Lá no final, ficava a chácara... meu irmão era o queridinho da dona. Ia capinar e voltava com uma cesta cheia de frutas! De lá também tenho lembranças de frescor, chuva, terra, chão batido, pés descalços.
Todos se conheciam na Rua
Corondá. Íamos juntos para a escola. Comprávamos fiado na vendinha da rua de
trás e o japonês era camarada com os possíveis contratempos daqueles tempos. Na
escola, a Dona Teresinha, cantava parabéns para as aniversariantes.
No quintal da Rua Corondá, 35,
aprendi ética, convivência social, o conceito de igualdade, o valor da
solidariedade. Convivi com pessoas, vindas de lugares diferentes, que alimentaram
a imaginação de menina sonhadora. Tive vontade de conhecer todos os lugares de
onde meus vizinhos tinham vindo. Tive vontade de entender cada jeito de viver,
de experimentar cada sabor, de ouvir cada história.

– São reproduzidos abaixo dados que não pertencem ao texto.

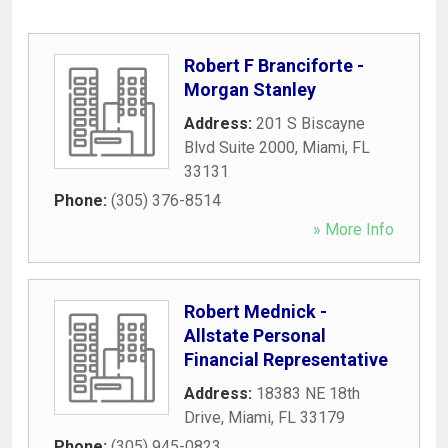
Robert F Branciforte -
Morgan Stanley
Address:
201 S Biscayne
Blvd Suite 2000
,
Miami
,
FL
33131
Phone:
(305) 376-8514
» More Info
Robert Mednick -
Allstate Personal
Financial Representative
Address:
18383 NE 18th
Drive
,
Miami
,
FL
33179
Phone:
(305) 945-0823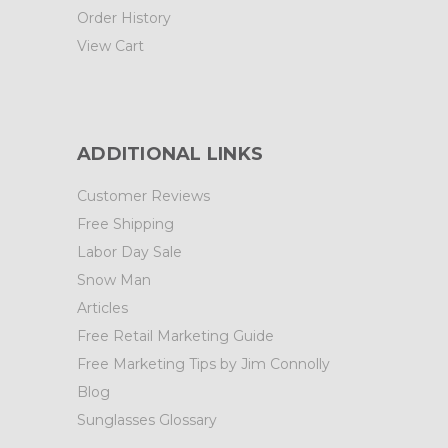
Order History
View Cart
ADDITIONAL LINKS
Customer Reviews
Free Shipping
Labor Day Sale
Snow Man
Articles
Free Retail Marketing Guide
Free Marketing Tips by Jim Connolly
Blog
Sunglasses Glossary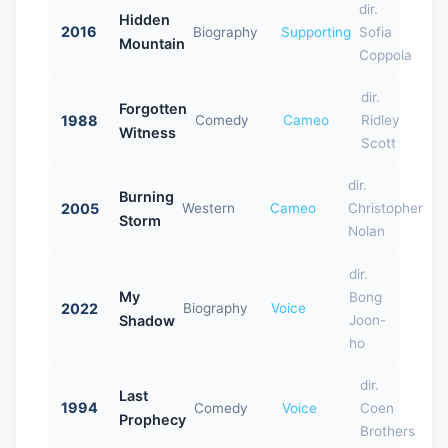
dir.
Hidden
2016
Biography
Supporting
Sofia
Mountain
Coppola
dir.
Forgotten
1988
Comedy
Cameo
Ridley
Witness
Scott
dir.
Burning
2005
Western
Cameo
Christopher
Storm
Nolan
dir.
My
Bong
2022
Biography
Voice
Shadow
Joon-
ho
dir.
Last
1994
Comedy
Voice
Coen
Prophecy
Brothers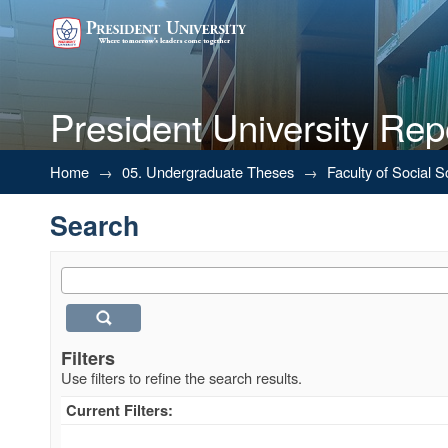
President University Rep
Search
Home
→
05. Undergraduate Theses
→
Faculty of Social 
Search
Filters
Use filters to refine the search results.
Current Filters: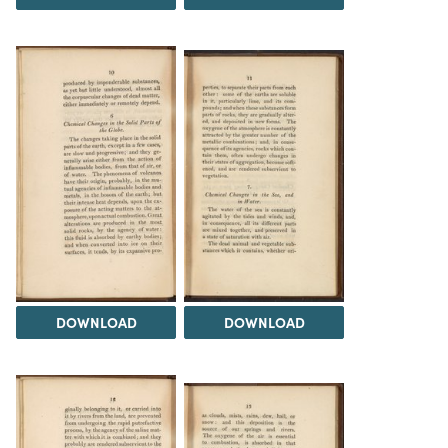
DOWNLOAD
DOWNLOAD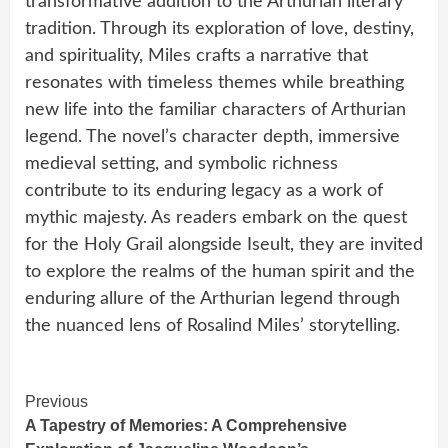
transformative addition to the Arthurian literary
tradition. Through its exploration of love, destiny,
and spirituality, Miles crafts a narrative that
resonates with timeless themes while breathing
new life into the familiar characters of Arthurian
legend. The novel’s character depth, immersive
medieval setting, and symbolic richness
contribute to its enduring legacy as a work of
mythic majesty. As readers embark on the quest
for the Holy Grail alongside Iseult, they are invited
to explore the realms of the human spirit and the
enduring allure of the Arthurian legend through
the nuanced lens of Rosalind Miles’ storytelling.
Continue
Previous
A Tapestry of Memories: A Comprehensive
Reading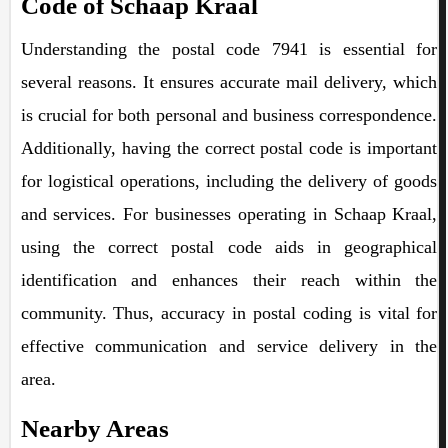
Code of Schaap Kraal
Understanding the postal code 7941 is essential for
several reasons. It ensures accurate mail delivery, which
is crucial for both personal and business correspondence.
Additionally, having the correct postal code is important
for logistical operations, including the delivery of goods
and services. For businesses operating in Schaap Kraal,
using the correct postal code aids in geographical
identification and enhances their reach within the
community. Thus, accuracy in postal coding is vital for
effective communication and service delivery in the
area.
Nearby Areas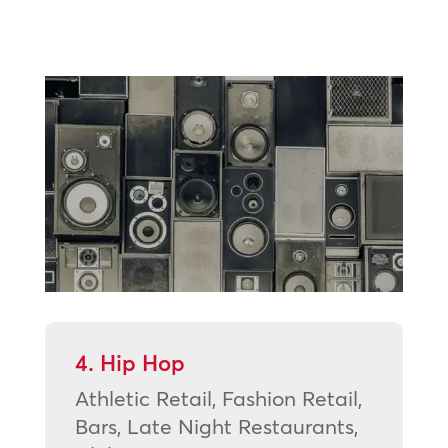
4. Hip Hop
Athletic Retail, Fashion Retail,
Bars, Late Night Restaurants,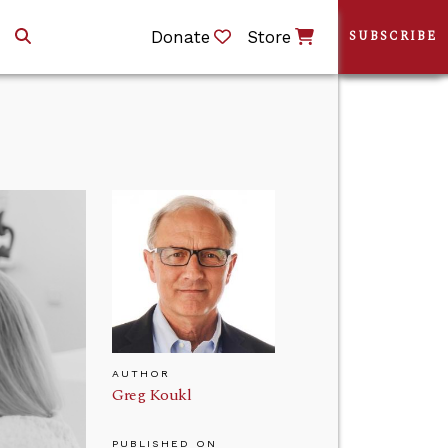
Donate
Store
SUBSCRIBE
AUTHOR
Greg Koukl
PUBLISHED ON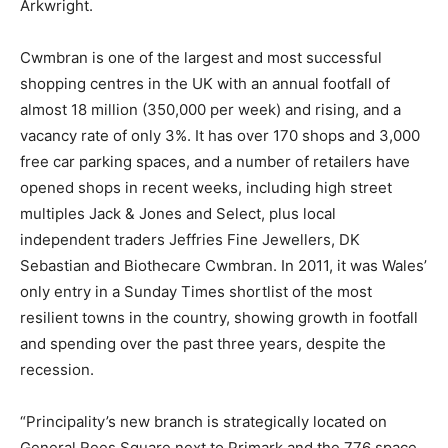
Arkwright.
Cwmbran is one of the largest and most successful
shopping centres in the UK with an annual footfall of
almost 18 million (350,000 per week) and rising, and a
vacancy rate of only 3%. It has over 170 shops and 3,000
free car parking spaces, and a number of retailers have
opened shops in recent weeks, including high street
multiples Jack & Jones and Select, plus local
independent traders Jeffries Fine Jewellers, DK
Sebastian and Biothecare Cwmbran. In 2011, it was Wales’
only entry in a Sunday Times shortlist of the most
resilient towns in the country, showing growth in footfall
and spending over the past three years, despite the
recession.
“Principality’s new branch is strategically located on
General Rees Square next to Primark and the 776 space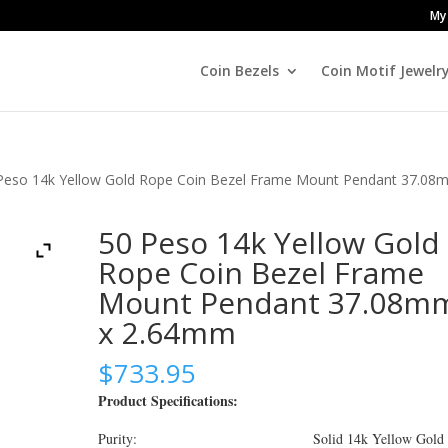
My
Coin Bezels
Coin Motif Jewelr
Peso 14k Yellow Gold Rope Coin Bezel Frame Mount Pendant 37.08
50 Peso 14k Yellow Gold
Rope Coin Bezel Frame
Mount Pendant 37.08m
x 2.64mm
$
733.95
Product Specifications:
Purity: Solid 14k Yellow Gold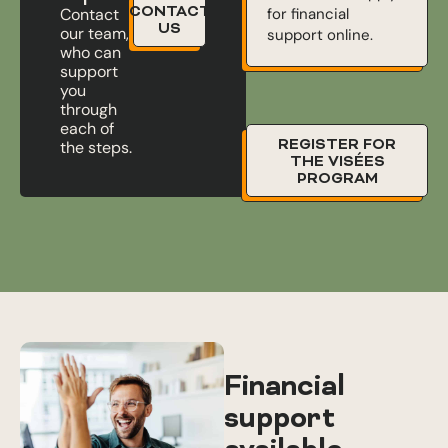
CONTACT
for financial
Contact
US
our team,
support online.
who can
support
you
through
each of
REGISTER FOR
the steps.
THE VISÉES
PROGRAM
Financial
support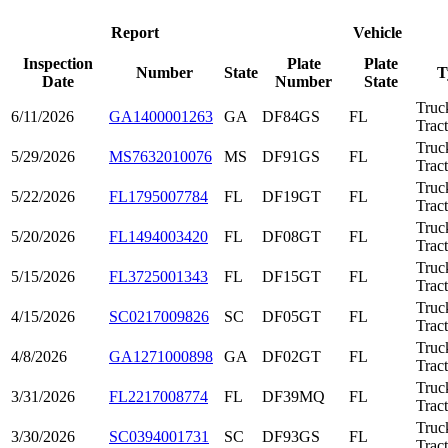
Report
Vehicle
Inspection
Plate
Plate
Number
State
T
Date
Number
State
Truc
6/11/2026
GA1400001263
GA
DF84GS
FL
Trac
Truc
5/29/2026
MS7632010076
MS
DF91GS
FL
Trac
Truc
5/22/2026
FL1795007784
FL
DF19GT
FL
Trac
Truc
5/20/2026
FL1494003420
FL
DF08GT
FL
Trac
Truc
5/15/2026
FL3725001343
FL
DF15GT
FL
Trac
Truc
4/15/2026
SC0217009826
SC
DF05GT
FL
Trac
Truc
4/8/2026
GA1271000898
GA
DF02GT
FL
Trac
Truc
3/31/2026
FL2217008774
FL
DF39MQ
FL
Trac
Truc
3/30/2026
SC0394001731
SC
DF93GS
FL
Trac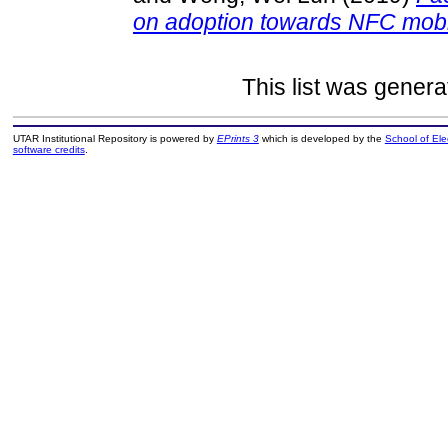
on adoption towards NFC mobil
This list was gener
UTAR Institutional Repository is powered by
EPrints 3
which is developed by the
School of El
software credits
.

A Rua Corondá foi uma das escolas
mais importantes que frequentei.
Ainda me vejo, descendo correndo a rua, na tarde de sábado, depois do encontro com meu pai. Corria, feliz de ter ido ao cinema, ao museu, ao Jardim da Luz... durante a semana teria muito de contar para a Maria Luisa que morava quase em frente a casa da Rua Corondá, 35!